We believe at the end of the day that every application is going to change. Even packaging, and other functional printing: I don't think it's too far away that a package you buy in a store will talk to your smartphone, and when you take it home – this may be a bit futuristic – it's going to sit on your shelf and when there's a little left it's going to ping your smart shopping list to remind you to buy it. I don't think that's far away – maybe five or ten years.

Every application is going to go through the same thing. Digital technology is going to be everywhere: with books you can see it right now. Obviously you've got Kindle and other devices, but book publishers are still going to be producing paperbacks, in the main, for at least the next two or three decades, because people still want to use books.

If you look at digital music – which I would say is an easier application to go digital – in 2012 I think 50 percent of music [is expected to be] purchased and downloaded. Let's say it's taken a decade to get to [that level of] penetration; with books I would argue the adoption rate is going to be slower. One thing I don't think is going to happen in books that has happened in music is piracy. The ability to buy a CD, rip it and give it to your friend is really not going to exist; the book publishers have stated that quite hard. So paperback and educational books are going to stay for some time. It's going to decline, but the opportunity for printers is obviously [in shorter runs]; they want to take out stock in the system, they want to conserve that cash, [which is] an opportunity for digital printers and that market to change.

Is print sexy enough? It is attractive enough to people outside drupa?

[This is] probably the number-one question that not just Kodak but [also] customers and suppliers have. I look at all these applications, the marriage of traditional skills we've used for the last 30 years with digital capabilities, both workflow and some of the [newer] technologies, like ink-jet. If you look forward four years from now we have to be talking about the value of print – we refer to it internally as 'the value of the page'.

Print has been a commodity and it's been the commodity way that everyone communicated. If you look at the progression of radio and then television, people said when television came along newspapers would die, magazines would go away. That was in the 50s. In the 70s we had [the prediction of] 'the paperless office'. I think if you look at paper consumption that goes to the office [now], there's [actually] more paper being consumed. So it's very clear, even in the developing world – China, India, Brazil, Russia, where for demographic reasons people's spending power [is] growing – they're going to continue to grow offset printing, which you could say is flat or declining in the developed world of Western Europe and America.

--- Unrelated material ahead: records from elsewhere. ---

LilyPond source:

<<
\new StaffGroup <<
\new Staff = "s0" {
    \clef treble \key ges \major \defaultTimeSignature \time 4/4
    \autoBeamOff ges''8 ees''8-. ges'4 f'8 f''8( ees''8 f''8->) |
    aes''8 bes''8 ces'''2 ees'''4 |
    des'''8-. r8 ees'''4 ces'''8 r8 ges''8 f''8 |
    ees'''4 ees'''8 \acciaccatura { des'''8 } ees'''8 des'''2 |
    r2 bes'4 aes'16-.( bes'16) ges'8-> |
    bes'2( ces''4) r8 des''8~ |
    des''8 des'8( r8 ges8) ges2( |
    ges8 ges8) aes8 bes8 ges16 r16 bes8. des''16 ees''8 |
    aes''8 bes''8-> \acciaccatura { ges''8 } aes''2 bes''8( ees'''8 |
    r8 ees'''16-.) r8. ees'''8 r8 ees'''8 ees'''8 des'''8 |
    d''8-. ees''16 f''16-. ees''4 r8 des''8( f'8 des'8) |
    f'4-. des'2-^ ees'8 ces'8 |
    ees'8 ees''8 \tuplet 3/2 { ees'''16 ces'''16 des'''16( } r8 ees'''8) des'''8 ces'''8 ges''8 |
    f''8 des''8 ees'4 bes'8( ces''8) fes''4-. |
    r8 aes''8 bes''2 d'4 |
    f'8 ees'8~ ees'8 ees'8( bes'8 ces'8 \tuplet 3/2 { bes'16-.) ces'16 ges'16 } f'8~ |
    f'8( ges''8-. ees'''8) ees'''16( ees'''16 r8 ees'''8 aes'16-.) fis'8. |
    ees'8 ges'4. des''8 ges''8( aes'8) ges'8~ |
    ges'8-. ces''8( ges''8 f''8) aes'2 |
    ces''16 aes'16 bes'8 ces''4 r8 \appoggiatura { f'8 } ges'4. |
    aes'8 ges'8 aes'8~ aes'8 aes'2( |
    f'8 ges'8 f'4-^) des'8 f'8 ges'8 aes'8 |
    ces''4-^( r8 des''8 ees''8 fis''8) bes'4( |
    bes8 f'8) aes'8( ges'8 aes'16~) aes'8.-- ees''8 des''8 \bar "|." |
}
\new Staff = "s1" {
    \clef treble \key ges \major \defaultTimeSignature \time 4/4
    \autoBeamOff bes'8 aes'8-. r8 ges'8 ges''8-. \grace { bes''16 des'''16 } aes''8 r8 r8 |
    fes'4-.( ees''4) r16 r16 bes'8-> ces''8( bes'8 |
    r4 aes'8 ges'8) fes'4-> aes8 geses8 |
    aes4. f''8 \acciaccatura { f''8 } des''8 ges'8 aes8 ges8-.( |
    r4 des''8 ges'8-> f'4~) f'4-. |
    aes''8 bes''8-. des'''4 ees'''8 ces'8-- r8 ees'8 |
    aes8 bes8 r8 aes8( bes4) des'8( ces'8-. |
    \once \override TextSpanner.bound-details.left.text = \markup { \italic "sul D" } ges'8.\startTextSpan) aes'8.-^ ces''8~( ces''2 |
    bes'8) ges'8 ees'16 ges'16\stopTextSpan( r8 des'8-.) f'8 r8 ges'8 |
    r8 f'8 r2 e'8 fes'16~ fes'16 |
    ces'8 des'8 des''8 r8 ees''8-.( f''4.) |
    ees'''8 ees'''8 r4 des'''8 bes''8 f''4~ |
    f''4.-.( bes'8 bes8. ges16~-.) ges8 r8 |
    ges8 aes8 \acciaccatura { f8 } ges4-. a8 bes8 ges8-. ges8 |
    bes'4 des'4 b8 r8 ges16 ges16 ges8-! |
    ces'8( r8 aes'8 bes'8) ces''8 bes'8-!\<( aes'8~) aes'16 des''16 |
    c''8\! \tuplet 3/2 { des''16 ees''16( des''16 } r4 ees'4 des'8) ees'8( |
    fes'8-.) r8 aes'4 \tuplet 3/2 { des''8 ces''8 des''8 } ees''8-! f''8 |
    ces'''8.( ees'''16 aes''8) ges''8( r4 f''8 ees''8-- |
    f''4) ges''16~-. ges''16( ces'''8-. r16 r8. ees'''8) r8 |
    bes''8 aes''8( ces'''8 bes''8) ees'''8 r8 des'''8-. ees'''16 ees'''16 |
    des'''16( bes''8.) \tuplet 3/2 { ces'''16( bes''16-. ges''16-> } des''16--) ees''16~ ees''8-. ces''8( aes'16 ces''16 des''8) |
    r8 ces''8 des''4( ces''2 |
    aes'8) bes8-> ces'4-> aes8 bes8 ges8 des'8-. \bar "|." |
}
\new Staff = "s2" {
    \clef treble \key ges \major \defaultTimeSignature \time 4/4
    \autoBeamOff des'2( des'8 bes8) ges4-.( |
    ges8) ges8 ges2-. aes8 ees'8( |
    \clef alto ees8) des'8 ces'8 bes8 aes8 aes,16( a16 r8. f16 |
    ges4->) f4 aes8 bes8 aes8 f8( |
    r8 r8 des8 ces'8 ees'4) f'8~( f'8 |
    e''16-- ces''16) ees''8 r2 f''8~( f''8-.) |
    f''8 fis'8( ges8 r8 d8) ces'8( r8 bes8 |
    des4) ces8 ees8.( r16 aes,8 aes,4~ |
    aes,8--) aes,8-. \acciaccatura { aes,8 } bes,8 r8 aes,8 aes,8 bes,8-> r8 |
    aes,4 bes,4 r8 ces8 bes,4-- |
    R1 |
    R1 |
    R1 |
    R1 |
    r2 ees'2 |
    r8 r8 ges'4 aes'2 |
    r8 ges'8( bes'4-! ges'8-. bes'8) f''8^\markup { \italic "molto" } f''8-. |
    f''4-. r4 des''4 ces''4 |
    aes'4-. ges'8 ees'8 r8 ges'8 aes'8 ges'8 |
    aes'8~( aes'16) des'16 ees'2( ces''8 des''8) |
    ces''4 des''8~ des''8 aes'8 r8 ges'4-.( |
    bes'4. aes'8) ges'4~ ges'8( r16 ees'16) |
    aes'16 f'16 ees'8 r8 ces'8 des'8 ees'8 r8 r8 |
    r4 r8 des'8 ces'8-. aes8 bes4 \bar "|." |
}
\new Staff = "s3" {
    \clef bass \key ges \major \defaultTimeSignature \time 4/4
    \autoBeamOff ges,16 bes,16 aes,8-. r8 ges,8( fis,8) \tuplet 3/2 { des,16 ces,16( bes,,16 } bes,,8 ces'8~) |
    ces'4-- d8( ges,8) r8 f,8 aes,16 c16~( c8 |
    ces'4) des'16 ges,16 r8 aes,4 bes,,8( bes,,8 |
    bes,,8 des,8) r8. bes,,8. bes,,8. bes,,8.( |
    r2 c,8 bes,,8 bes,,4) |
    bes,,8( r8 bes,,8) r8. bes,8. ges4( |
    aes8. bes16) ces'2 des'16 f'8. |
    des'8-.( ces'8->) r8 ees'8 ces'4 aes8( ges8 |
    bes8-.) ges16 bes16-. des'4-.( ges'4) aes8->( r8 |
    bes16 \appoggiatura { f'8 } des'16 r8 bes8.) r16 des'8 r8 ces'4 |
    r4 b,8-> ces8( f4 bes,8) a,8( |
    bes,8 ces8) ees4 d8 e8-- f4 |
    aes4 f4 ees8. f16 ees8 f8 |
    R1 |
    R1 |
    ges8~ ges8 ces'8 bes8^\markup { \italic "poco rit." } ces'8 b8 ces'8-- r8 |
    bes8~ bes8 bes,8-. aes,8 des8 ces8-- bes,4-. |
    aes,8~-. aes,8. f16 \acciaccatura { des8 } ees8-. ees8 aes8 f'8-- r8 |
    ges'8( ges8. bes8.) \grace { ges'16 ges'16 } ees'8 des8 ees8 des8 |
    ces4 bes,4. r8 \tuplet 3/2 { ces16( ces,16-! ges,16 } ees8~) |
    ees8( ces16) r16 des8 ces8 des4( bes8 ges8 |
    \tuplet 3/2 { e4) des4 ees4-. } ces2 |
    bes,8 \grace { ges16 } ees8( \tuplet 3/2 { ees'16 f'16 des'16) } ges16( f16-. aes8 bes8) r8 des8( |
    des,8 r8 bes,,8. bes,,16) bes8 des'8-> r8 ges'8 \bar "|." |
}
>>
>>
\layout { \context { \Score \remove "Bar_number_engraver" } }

Print has to find a way where it adds value to all the other communications streams that are out there. Newspapers are actually the hardest application long term. It was the way people woke up in the morning and knew what was going on. Then television came along and people watched their television, or listened to the news [on the radio], but they bought a newspaper because it gave them the opinion piece. Now it's very clear that you can actually go online and get that. Newspaper publishers are trying to fix that model. [It's a] part of our problem of why we can't get mainstream journalists to understand what's going on with the rest of print – they're caught up with [it] themselves.